Bounding box prediction data:
........

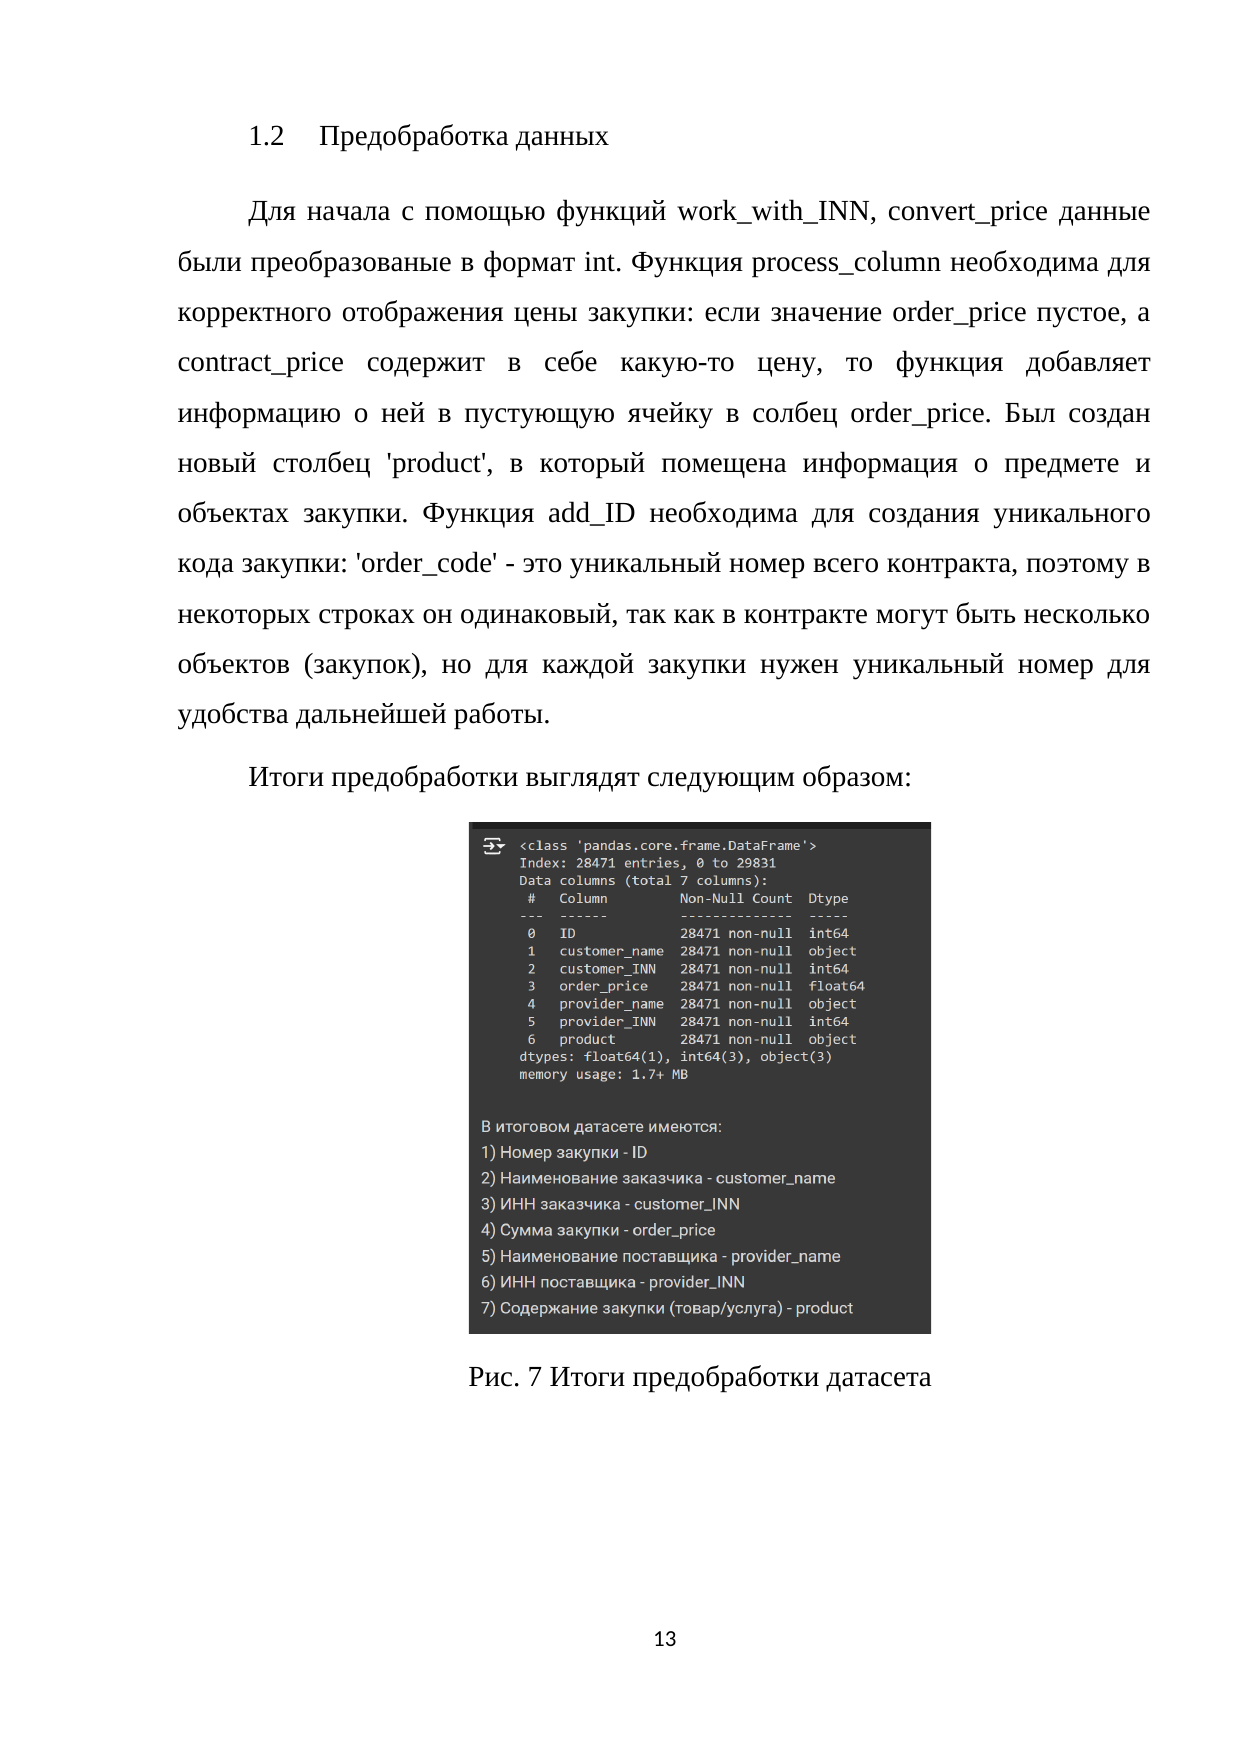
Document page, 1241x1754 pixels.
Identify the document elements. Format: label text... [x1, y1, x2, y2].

text Рис. 7 Итоги предобработки датасета [177, 1359, 1152, 1393]
text Итоги предобработки выглядят следующим образом: [177, 759, 1152, 793]
text Для начала с помощью функций work_with_INN, convert_price данные были преобразованые в формат int. Функция process_column необходима для корректного отображения цены закупки: если значение order_price пустое, а contract_price содержит в себе какую-то цену, то функция добавляет информацию о ней в пустующую ячейку в солбец order_price. Был создан новый столбец 'product', в который помещена информация о предмете и объектах закупки. Функция add_ID необходима для создания уникального кода закупки: 'order_code' - это уникальный номер всего контракта, поэтому в некоторых строках он одинаковый, так как в контракте могут быть несколько объектов (закупок), но для каждой закупки нужен уникальный номер для удобства дальнейшей работы. [177, 193, 1152, 730]
picture [468, 822, 932, 1334]
subtitle Предобработка данных [177, 118, 1152, 152]
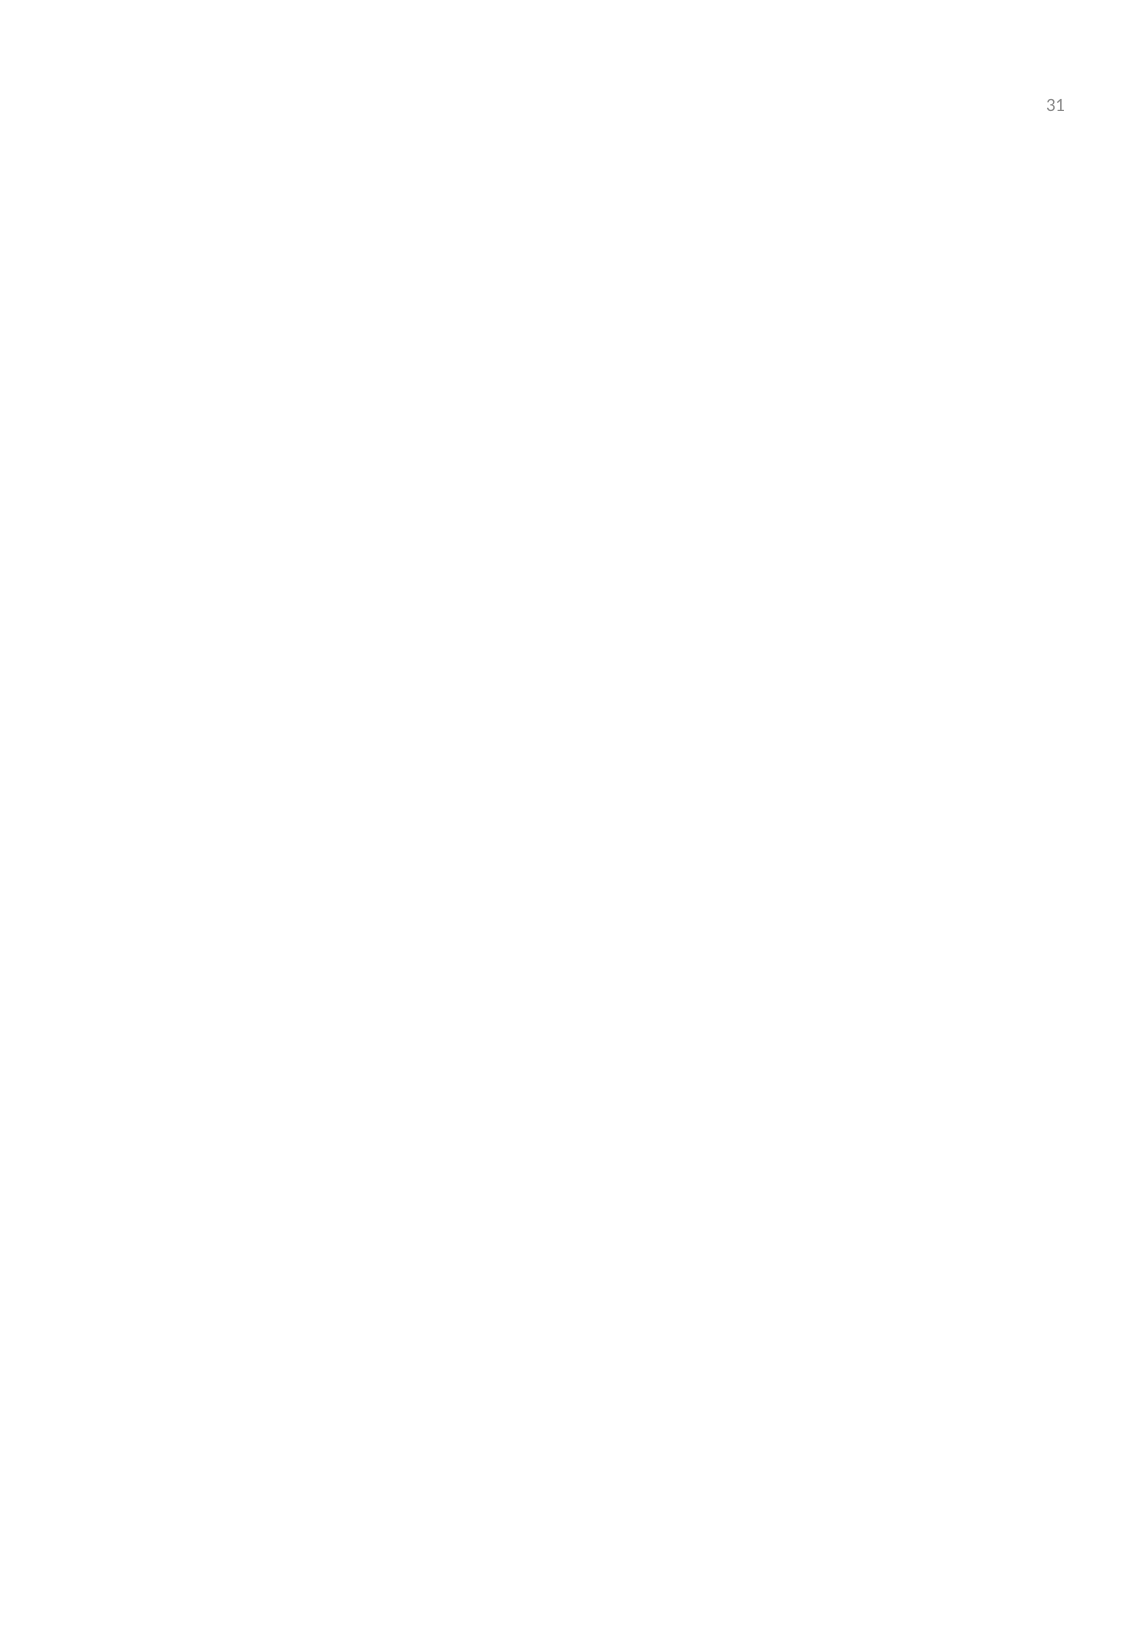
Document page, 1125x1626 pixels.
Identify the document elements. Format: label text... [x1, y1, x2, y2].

text 31 [19, 93, 1064, 116]
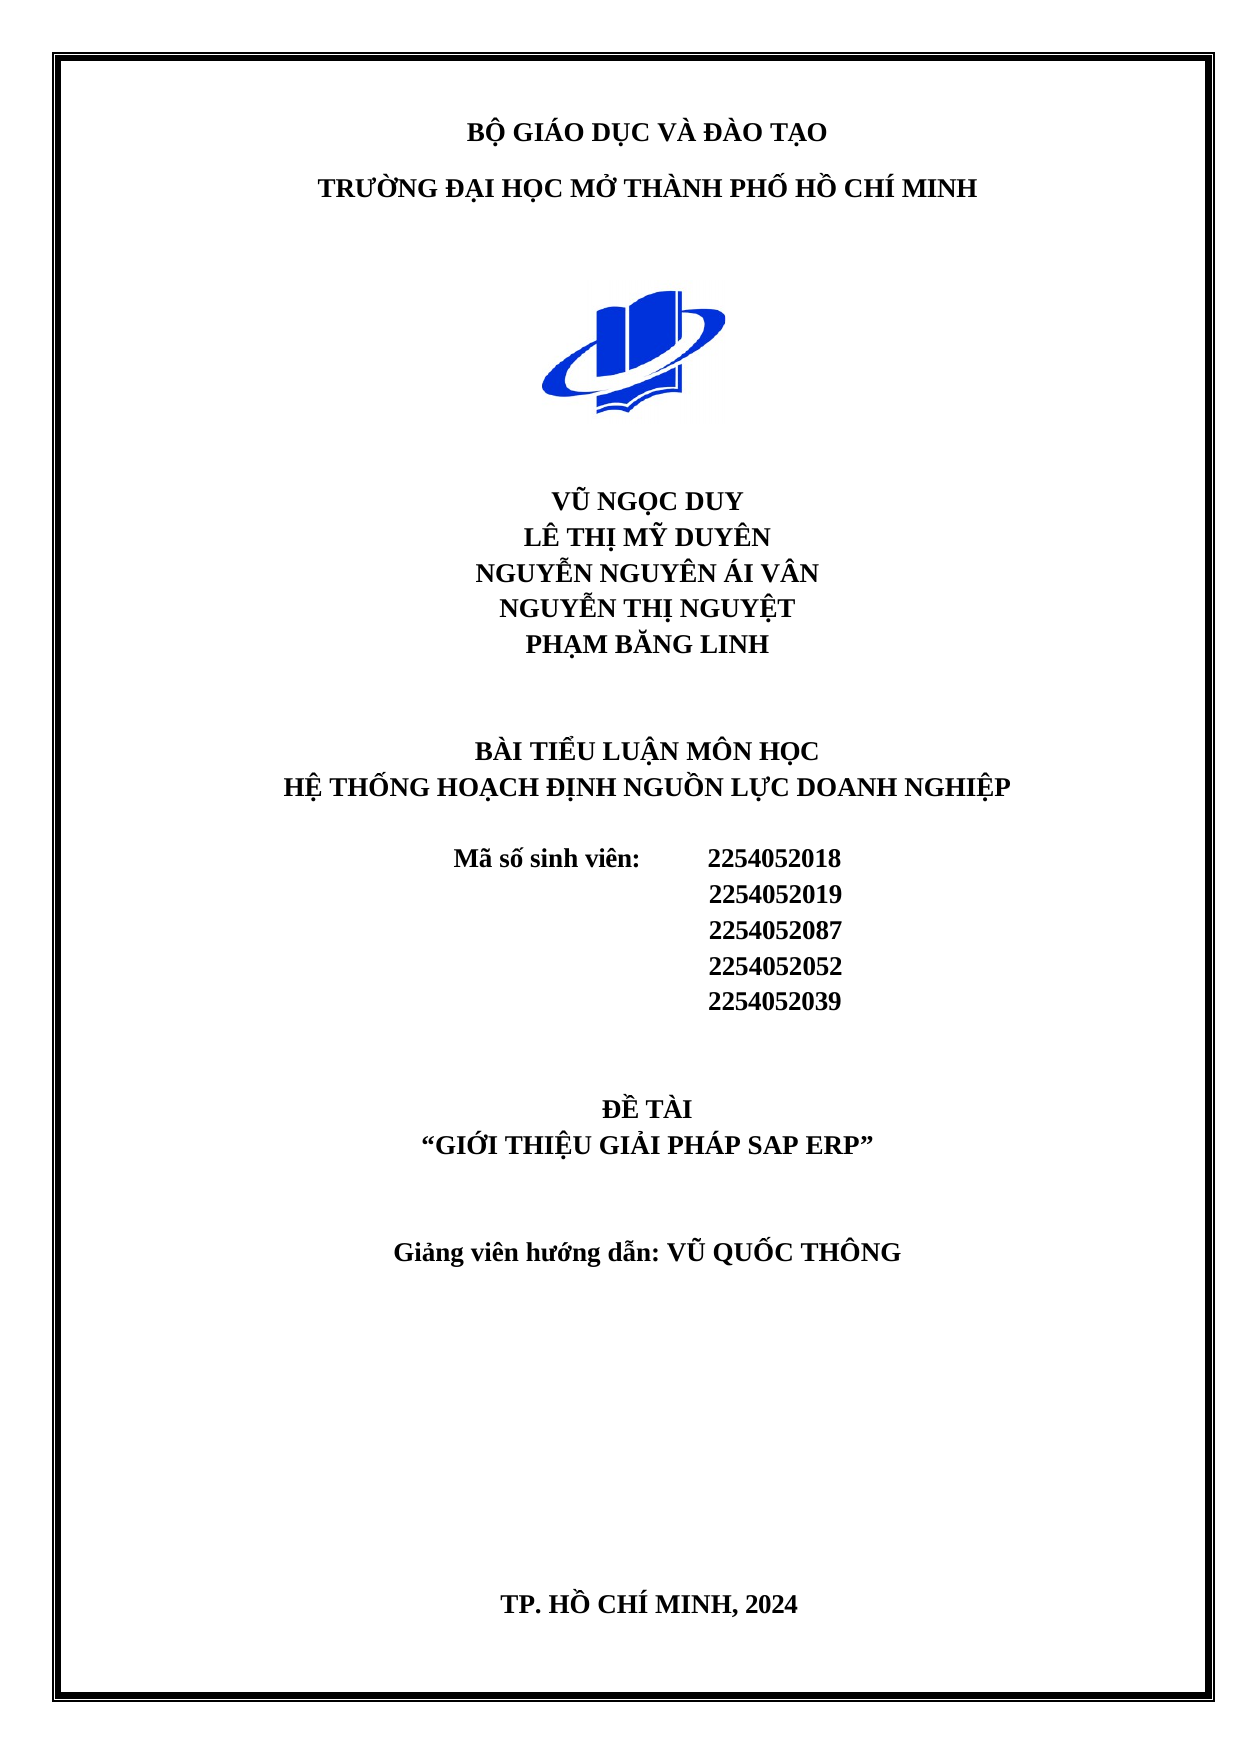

........

About this task
Return all lines from the entries that contain the string "page".

Answer area
Document page, 1241x1754 pixels.
Document page, 1125x1626 pixels.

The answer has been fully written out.